Mayonnaise is a popular condiment used in sandwiches, hamburgers and salads. It can also be mixed with a variety of spices, such as garlic and chives, to create delicious sauces. There are many manufacturers of industrialized mayonnaise, but you can make your own gourmet mayonnaise using your favorite olive oil. Although this requires a little patience, many people believe that the taste of homemade mayonnaise is far superior to the taste of ready-made mayonnaise. Prepare a mayonnaise with olive oil, choosing high quality ingredients and slowly mixing the oil with egg yolks, water, lemon, salt and pepper.
Method 1 of 2: Gathering Necessary Ingredients and Materials
Step 1. Separate three large eggs
The ideal is to use fresh eggs, so if you can buy organic or free range eggs, all the better.
Step 2. Find your favorite olive oil
You will need 200 ml of oil for three eggs.
Choose an oil that you've already used in sauces or marinades so you'll already know you like it. Each oil has a different flavor, which can be pronounced in mayonnaise. Many chefs recommend using extra virgin olive oil to achieve the best possible flavor
Step 3. Squeeze half a lemon
You should use a fresh lemon, never artificial or pickled.
Step 4. Take some salt and pepper
Sea salt is ideal, and freshly ground pepper will give the mayonnaise a pleasant flavor.
Step 5. Decide if you are going to use a blender, mixer or hand blender
While whipping the mayonnaise into your hand takes longer and requires some force, this technique can give you better results. Mixers can overheat the mayonnaise, causing the oil and eggs to separate.
Method 2 of 2: Preparing the mayonnaise
Step 1. Place a wet dish towel on the counter or table where you are preparing the mayonnaise
This will keep the bowl from moving while you beat the mayonnaise. If you are using a mixer or blender, place the appliance on a flat surface.
Step 2. Separate the egg white from the yolk
Gently break the egg and let the white drain out of the shell while you transfer the yolk to your hand or to one side of the shell.
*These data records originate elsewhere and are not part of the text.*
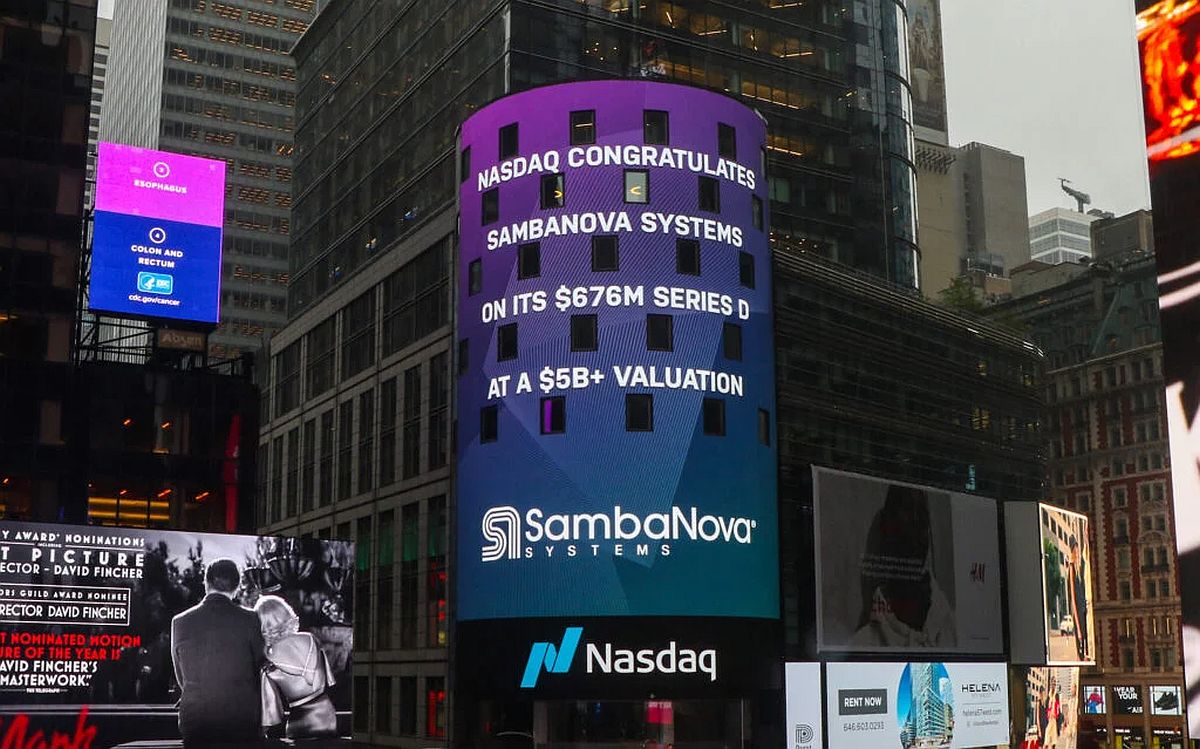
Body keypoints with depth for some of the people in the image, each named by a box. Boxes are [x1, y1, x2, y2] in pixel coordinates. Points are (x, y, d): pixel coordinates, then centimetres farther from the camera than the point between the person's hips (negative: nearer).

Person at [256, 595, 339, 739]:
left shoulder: (269, 663, -13)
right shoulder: (309, 640, -5)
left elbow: (271, 707, -7)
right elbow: (329, 680, 5)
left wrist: (271, 732, 3)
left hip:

If you put the yolk in your hand, the white will run down your fingers.
Step 3. In a bowl, beat the three yolks
When they are well mixed, add a teaspoon (4.5 ml) of water and continue to beat. When oil is added, water will help in the emulsion process.
Step 4. Add the oil, drop by drop
It is important to take it easy so that the oil does not separate from the yolks.
Incorporate each drop of oil completely before adding another drop. If you are using a blender or a mixer, keep the appliance running throughout the entire process
Step 5. Pay attention to the eggs and oil to ensure the emulsion works
You don't want the oil to pass to the other side of the bowl or form large drops on the surface of the eggs.
Step 6. When you are sure the emulsion has worked, continue to slowly add the oil
You no longer need to add one drop at a time but you should keep a slow pace.
Step 7. Add as much lemon juice as you want
Any juice from half a lemon will add a sharp flavor to the mayonnaise, so use less juice if you want milder mayonnaise.
Step 8. Add salt and pepper to taste
- Store fresh mayonnaise in the refrigerator and consume it in two to three days.
- Use your mayonnaise on any of your favorite dishes, and look for recipes on websites or cookbooks.